VORLIEGENDER TEXT:
_ _ _ _ _

Die annähernde Verdopplung der Strecke in den alten Bundesländern von 1974 bis 1994 von 9155 auf 17 500 Stück und die Steigerung um 900 Prozent(!) in den neuen Bundesländern von 2074 auf 18 920 Stück belegen die Förderung des Damwildes sowohl als jagdlich interessante Art als auch aus Gründen der Wildbretproduktion.
Die Damwildvorkommen konzentrieren sich auf das Nord- bzw. Nordostdeutsche Tiefland. 85 Prozent der Strecke werden in Niedersachsen, Brandenburg, Schleswig-Holstein, Mecklenburg-Vorpommern und Sachsen-Anhalt erlegt.
Die gleichbleibend hohen Abschusszahlen der letzten Jahre spiegeln auch das Bemühen wider, die Damwildvorkommen zu begrenzen, so dass wesentliche Steigerungen nicht zu erwarten sind.

_ _ _ _ _

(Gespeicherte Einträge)
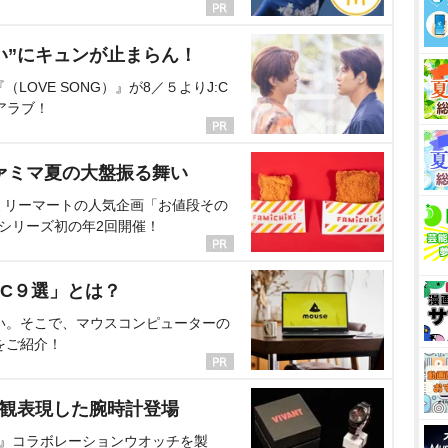
い”にキュンが止まらん！
OVE SONG）』が8／５よりJ:C
アラブ！
ァミマ夏の大盤振る舞い
ミリーマートの人気企画「お値段その
、シリーズ初の年2回開催！
C９選」とは？
い。そこで、マウスコンピューターの
をご紹介！
界観表現した腕時計登場
NT』コラボレーションウオッチを製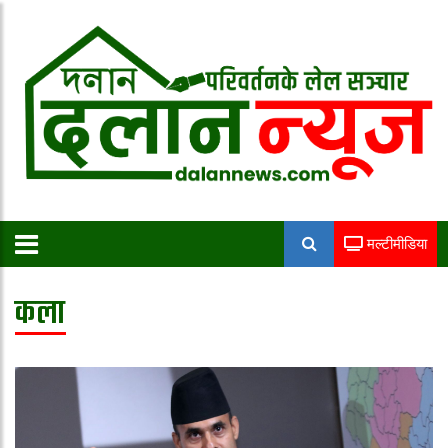
मल्टीमीडिया
कला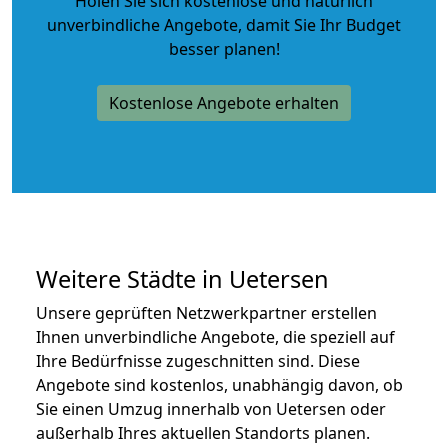
Holen Sie sich kostenlose und natürlich
unverbindliche Angebote
, damit Sie Ihr Budget
besser planen!
Kostenlose Angebote erhalten
Weitere Städte in Uetersen
Unsere geprüften Netzwerkpartner erstellen
Ihnen unverbindliche Angebote, die speziell auf
Ihre Bedürfnisse zugeschnitten sind. Diese
Angebote sind kostenlos, unabhängig davon, ob
Sie einen Umzug innerhalb von Uetersen oder
außerhalb Ihres aktuellen Standorts planen.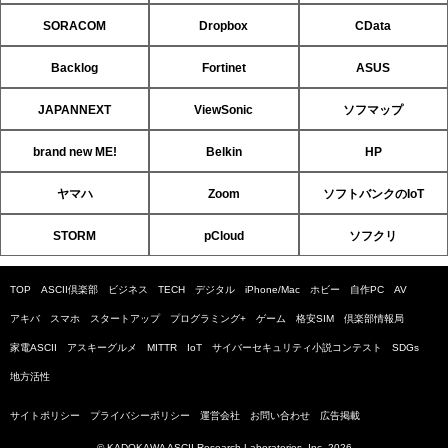
SORACOM
Dropbox
CData
Backlog
Fortinet
ASUS
JAPANNEXT
ViewSonic
ソフマップ
brand new ME!
Belkin
HP
ヤマハ
Zoom
ソフトバンクのIoT
STORM
pCloud
ソフクリ
TOP
ASCII倶楽部
ビジネス
TECH
デジタル
iPhone/Mac
ホビー
自作PC
AV
アキバ
スマホ
スタートアップ
プログラミング+
ゲーム
格安SIM
倶楽部情報局
家電ASCII
アスキーグルメ
MITTR
IoT
サイバーセキュリティ小説コンテスト
SDGs
地方活性
サイトポリシー
プライバシーポリシー
運営会社
お問い合わせ
広告掲載
© KADOKAWA ASCII Research Laboratories, Inc. 2026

_ _ _ _ _

AUFGABE: Übersetze den Satz „Die Damwildvorkommen konzentrieren sich auf das Nord- bzw. Nordostdeutsche Tiefland.“ aus dem Text über Damwild ins Englische. Das Material steht für sich und hat mit dem Text nichts zu tun.

ANTWORT: The fallow deer populations are concentrated in the North and Northeast German Lowlands.